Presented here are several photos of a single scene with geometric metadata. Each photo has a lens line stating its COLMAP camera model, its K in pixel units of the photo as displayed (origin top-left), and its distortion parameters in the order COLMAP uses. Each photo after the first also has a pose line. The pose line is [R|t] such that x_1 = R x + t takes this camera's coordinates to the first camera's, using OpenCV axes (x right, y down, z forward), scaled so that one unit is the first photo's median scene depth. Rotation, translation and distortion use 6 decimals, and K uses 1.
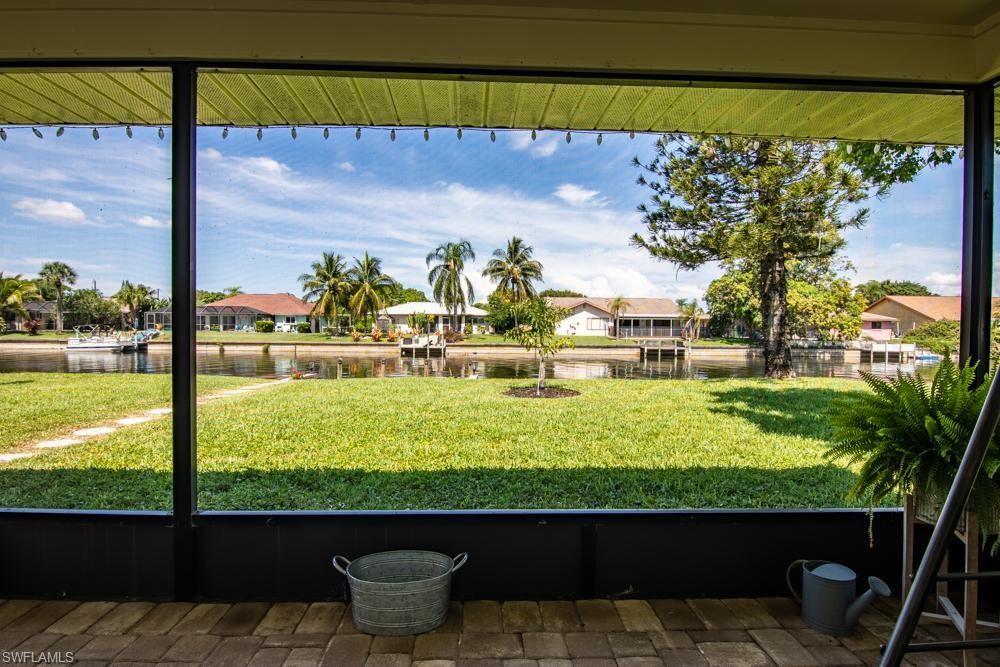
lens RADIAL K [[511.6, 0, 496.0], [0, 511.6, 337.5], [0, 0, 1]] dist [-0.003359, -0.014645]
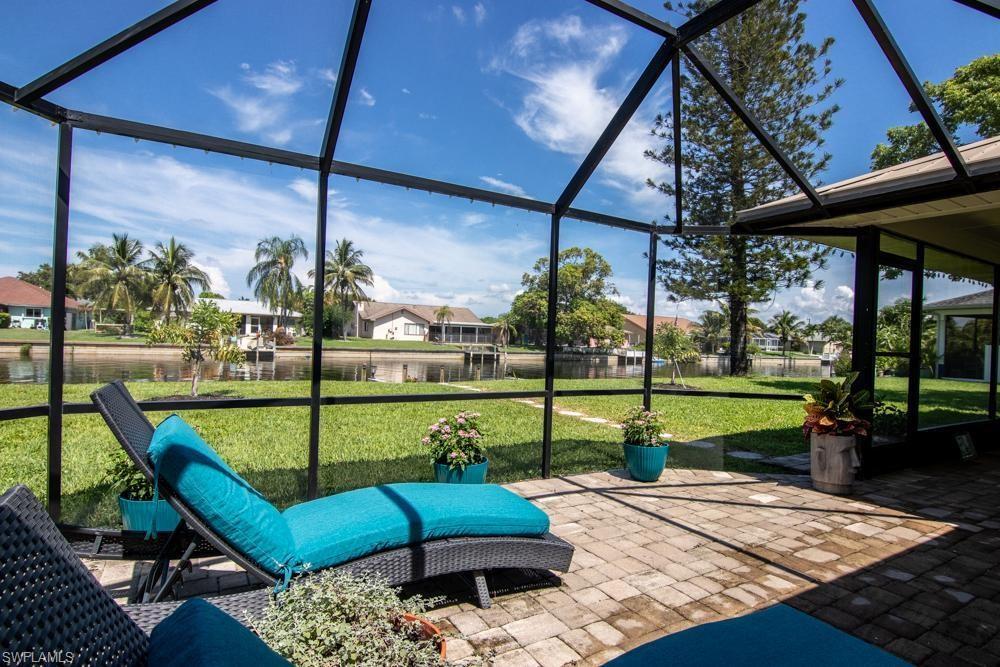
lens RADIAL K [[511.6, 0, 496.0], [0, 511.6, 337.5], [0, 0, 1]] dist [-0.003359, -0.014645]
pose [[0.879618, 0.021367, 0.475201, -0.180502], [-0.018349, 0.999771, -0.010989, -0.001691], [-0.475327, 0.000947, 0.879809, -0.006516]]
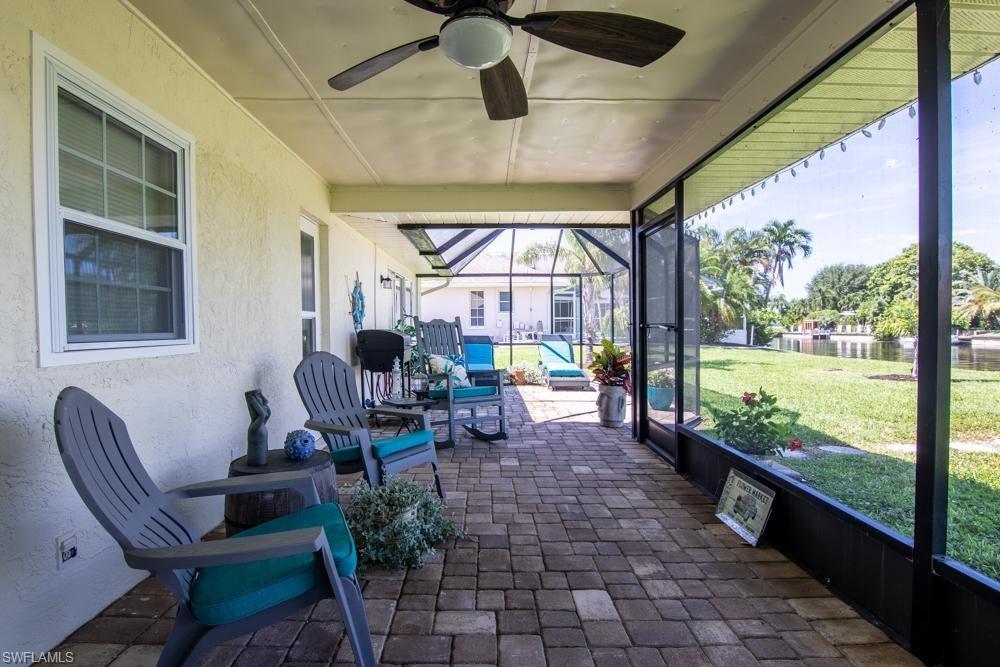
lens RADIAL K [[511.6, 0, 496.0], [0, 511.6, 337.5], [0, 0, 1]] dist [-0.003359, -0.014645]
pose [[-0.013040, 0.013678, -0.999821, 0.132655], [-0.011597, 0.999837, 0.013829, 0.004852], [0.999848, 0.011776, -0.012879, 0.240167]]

★ ★ ★ ★

> [INSTRUCTIONS FOR THE TASK]:
Write out each entry exactly as given, omitting any picture.

> [WRITTEN RESPONSE]:
Presented here are several photos of a single scene with geometric metadata. Each photo has a lens line stating its COLMAP camera model, its K in pixel units of the photo as displayed (origin top-left), and its distortion parameters in the order COLMAP uses. Each photo after the first also has a pose line. The pose line is [R|t] such that x_1 = R x + t takes this camera's coordinates to the first camera's, using OpenCV axes (x right, y down, z forward), scaled so that one unit is the first photo's median scene depth. Rotation, translation and distortion use 6 decimals, and K uses 1.
lens RADIAL K [[511.6, 0, 496.0], [0, 511.6, 337.5], [0, 0, 1]] dist [-0.003359, -0.014645]
lens RADIAL K [[511.6, 0, 496.0], [0, 511.6, 337.5], [0, 0, 1]] dist [-0.003359, -0.014645]
pose [[0.879618, 0.021367, 0.475201, -0.180502], [-0.018349, 0.999771, -0.010989, -0.001691], [-0.475327, 0.000947, 0.879809, -0.006516]]
lens RADIAL K [[511.6, 0, 496.0], [0, 511.6, 337.5], [0, 0, 1]] dist [-0.003359, -0.014645]
pose [[-0.013040, 0.013678, -0.999821, 0.132655], [-0.011597, 0.999837, 0.013829, 0.004852], [0.999848, 0.011776, -0.012879, 0.240167]]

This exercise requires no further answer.